In this paper, for a class of switched large-scale uncertain nonlinear systems with unknown control coefficients and unmeasurable states, a switched-dynamic-surface-based decentralized adaptive neural output-feedback control approach is developed. The approach proposed extends the classical dynamic surface control (DSC) technique for nonswitched version to switched version by designing switched first-order filters, which overcomes the problem of multiple "explosion of complexity." Also, a dual common coordinates transformation of all subsystems is exploited to avoid individual coordinate transformations for subsystems that are required when applying the backstepping recursive design scheme. Nussbaum-type functions are utilized to handle the unknown control coefficients, and a switched neural network observer is constructed to estimate the unmeasurable states. Combining with the average dwell time method and backstepping and the DSC technique, decentralized adaptive neural controllers of subsystems are explicitly designed. It is proved that the approach provided can guarantee the semiglobal uniformly ultimately boundedness for all the signals in the closed-loop system under a class of switching signals with average dwell time, and the tracking errors to a small neighborhood of the origin. A two inverted pendulums system is provided to demonstrate the effectiveness of the method proposed.

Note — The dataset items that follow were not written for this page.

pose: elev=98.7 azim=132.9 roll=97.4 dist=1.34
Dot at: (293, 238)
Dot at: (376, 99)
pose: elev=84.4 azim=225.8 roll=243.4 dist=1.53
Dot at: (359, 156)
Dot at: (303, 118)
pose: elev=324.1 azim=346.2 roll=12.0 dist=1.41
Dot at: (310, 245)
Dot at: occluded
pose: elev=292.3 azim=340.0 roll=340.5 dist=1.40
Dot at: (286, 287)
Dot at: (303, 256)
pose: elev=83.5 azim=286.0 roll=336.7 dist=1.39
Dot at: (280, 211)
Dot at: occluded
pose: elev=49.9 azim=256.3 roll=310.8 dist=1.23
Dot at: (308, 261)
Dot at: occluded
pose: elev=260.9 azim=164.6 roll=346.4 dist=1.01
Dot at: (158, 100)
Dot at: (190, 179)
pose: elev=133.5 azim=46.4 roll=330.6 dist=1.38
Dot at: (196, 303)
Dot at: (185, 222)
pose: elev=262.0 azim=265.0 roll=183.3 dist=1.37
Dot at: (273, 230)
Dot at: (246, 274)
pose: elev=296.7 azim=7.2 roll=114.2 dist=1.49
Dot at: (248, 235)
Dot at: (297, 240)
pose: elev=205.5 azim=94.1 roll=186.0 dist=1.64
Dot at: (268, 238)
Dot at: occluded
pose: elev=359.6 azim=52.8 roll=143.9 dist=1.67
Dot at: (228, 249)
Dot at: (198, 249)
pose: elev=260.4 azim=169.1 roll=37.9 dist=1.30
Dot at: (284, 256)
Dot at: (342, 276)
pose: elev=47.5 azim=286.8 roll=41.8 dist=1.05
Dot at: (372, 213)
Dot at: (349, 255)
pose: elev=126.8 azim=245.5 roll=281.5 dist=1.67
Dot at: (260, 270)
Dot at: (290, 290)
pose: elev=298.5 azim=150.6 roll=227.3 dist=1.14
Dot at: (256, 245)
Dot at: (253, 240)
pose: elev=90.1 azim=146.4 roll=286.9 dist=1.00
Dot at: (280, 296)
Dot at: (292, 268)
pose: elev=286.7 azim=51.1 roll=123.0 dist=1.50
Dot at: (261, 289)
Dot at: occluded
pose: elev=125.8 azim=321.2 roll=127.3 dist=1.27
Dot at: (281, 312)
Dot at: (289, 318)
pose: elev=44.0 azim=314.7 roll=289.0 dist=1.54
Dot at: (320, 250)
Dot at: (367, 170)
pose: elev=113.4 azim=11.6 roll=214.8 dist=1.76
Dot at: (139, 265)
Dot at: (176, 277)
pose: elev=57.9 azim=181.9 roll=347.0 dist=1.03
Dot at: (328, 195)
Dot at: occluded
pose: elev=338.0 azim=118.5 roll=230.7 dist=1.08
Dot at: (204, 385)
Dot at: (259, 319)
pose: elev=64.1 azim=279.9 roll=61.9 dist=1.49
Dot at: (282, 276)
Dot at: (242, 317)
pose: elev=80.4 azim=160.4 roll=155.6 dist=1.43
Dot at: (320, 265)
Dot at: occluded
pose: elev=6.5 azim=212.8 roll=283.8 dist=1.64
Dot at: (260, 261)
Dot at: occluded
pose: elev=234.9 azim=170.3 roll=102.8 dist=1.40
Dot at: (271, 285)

在本文中,针对一类具有未知控制系数和不可测状态的切换大不确定非线性系统,提出了一种基于切换动态面的分散自适应神经网络输出反馈控制方法。所提出的方法通过设计切换一阶滤波器,将经典的非切换版本的动态面控制(DSC)技术扩展到切换版本,克服了多次“复杂性爆炸”的问题。此外,利用所有子系统的对偶公共坐标变换来避免应用反推递推设计方案时对子系统进行单独的坐标变换。利用 Nussbaum 型函数来处理未知的控制系数,并构建切换神经网络观测器来估计不可测状态。结合平均驻留时间方法和反推及 DSC 技术,显式设计了子系统的分散自适应神经网络控制器。证明了在一类具有平均驻留时间的切换信号下,所提出的方法能够保证闭环系统中所有信号的半全局一致有界性,并使跟踪误差收敛到原点的一个小邻域内。提供了一个双倒立摆系统来验证所提出方法的有效性。